Work required: Type out every line of the material below without changing anything, and leave the pictures out.

Data supplied:
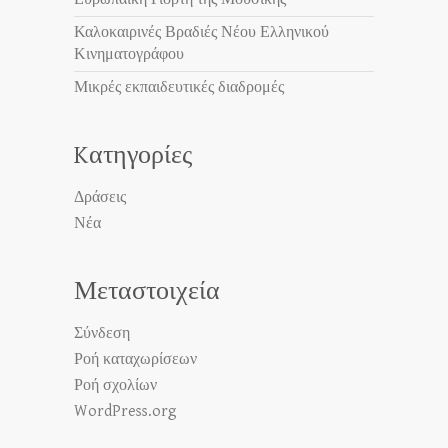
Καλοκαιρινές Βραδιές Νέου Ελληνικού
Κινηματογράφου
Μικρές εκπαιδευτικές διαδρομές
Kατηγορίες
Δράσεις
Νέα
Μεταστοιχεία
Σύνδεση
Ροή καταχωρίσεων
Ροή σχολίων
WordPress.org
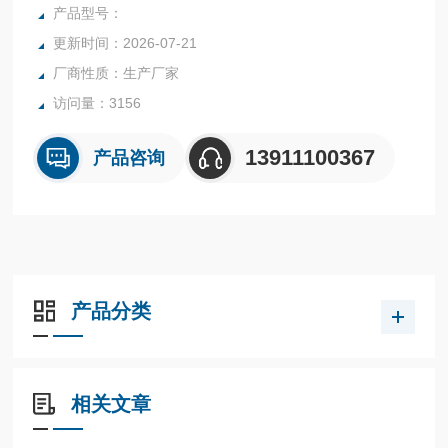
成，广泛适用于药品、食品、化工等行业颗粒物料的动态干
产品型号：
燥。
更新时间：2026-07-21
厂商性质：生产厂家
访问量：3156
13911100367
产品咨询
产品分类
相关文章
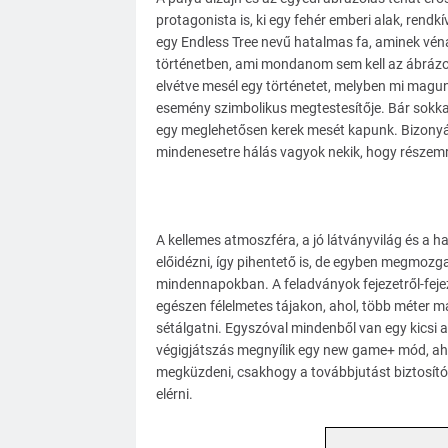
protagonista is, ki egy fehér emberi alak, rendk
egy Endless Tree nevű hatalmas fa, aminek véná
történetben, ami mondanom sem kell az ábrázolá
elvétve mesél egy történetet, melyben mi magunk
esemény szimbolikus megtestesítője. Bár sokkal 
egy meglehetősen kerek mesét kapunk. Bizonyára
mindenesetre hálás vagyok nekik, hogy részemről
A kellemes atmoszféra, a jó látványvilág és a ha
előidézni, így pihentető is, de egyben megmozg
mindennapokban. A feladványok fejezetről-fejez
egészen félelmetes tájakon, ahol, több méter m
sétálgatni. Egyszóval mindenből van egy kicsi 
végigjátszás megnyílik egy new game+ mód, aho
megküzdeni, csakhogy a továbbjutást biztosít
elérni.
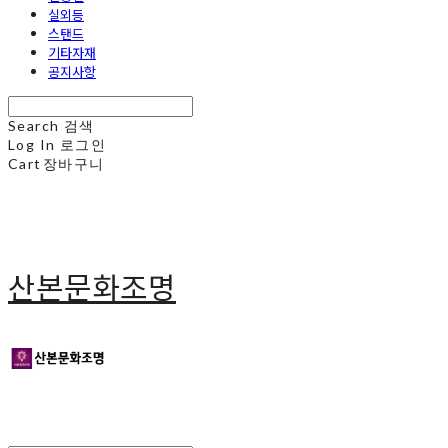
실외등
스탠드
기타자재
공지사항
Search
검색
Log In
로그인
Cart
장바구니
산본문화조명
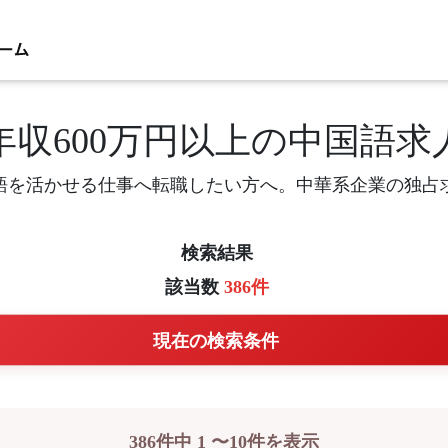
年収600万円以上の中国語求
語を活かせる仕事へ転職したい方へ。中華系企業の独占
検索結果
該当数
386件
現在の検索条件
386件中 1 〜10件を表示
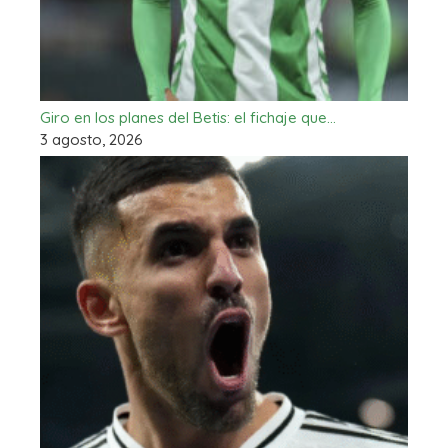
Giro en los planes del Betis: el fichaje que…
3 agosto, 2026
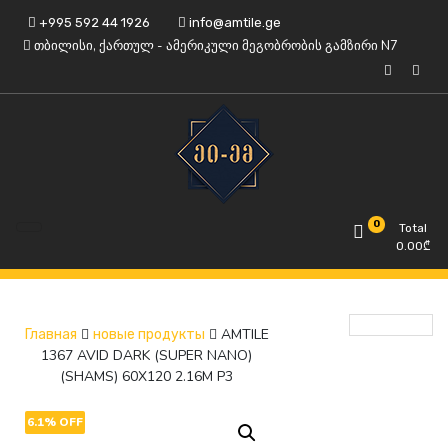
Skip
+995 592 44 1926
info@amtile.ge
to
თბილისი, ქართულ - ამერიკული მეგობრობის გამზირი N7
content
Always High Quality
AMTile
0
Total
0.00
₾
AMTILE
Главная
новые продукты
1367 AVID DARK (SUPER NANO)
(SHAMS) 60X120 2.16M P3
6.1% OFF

Result below:
Καλοκαιρινές Βραδιές Νέου Ελληνικού
Κινηματογράφου
Μικρές εκπαιδευτικές διαδρομές
Kατηγορίες
Δράσεις
Νέα
Μεταστοιχεία
Σύνδεση
Ροή καταχωρίσεων
Ροή σχολίων
WordPress.org
成，广泛适用于药品、食品、化工等行业颗粒物料的动态干
产品型号：
燥。
更新时间：2026-07-21
厂商性质：生产厂家
访问量：3156
13911100367
产品咨询
产品分类
相关文章
protagonista is, ki egy fehér emberi alak, rendk
egy Endless Tree nevű hatalmas fa, aminek véná
történetben, ami mondanom sem kell az ábrázolá
elvétve mesél egy történetet, melyben mi magunk
esemény szimbolikus megtestesítője. Bár sokkal 
egy meglehetősen kerek mesét kapunk. Bizonyára
mindenesetre hálás vagyok nekik, hogy részemről
A kellemes atmoszféra, a jó látványvilág és a ha
előidézni, így pihentető is, de egyben megmozg
mindennapokban. A feladványok fejezetről-fejez
egészen félelmetes tájakon, ahol, több méter m
sétálgatni. Egyszóval mindenből van egy kicsi 
végigjátszás megnyílik egy new game+ mód, aho
megküzdeni, csakhogy a továbbjutást biztosít
elérni.
실외등
스탠드
기타자재
공지사항
Search
검색
Log In
로그인
Cart
장바구니
산본문화조명
年収600万円以上の中国語求
語を活かせる仕事へ転職したい方へ。中華系企業の独占
検索結果
該当数
386件
現在の検索条件
386件中 1 〜10件を表示
Giro en los planes del Betis: el fichaje que…
3 agosto, 2026
Skip
+995 592 44 1926
info@amtile.ge
to
თბილისი, ქართულ - ამერიკული მეგობრობის გამზირი N7
content
Always High Quality
AMTile
0
Total
0.00
₾
AMTILE
Главная
новые продукты
1367 AVID DARK (SUPER NANO)
(SHAMS) 60X120 2.16M P3
6.1% OFF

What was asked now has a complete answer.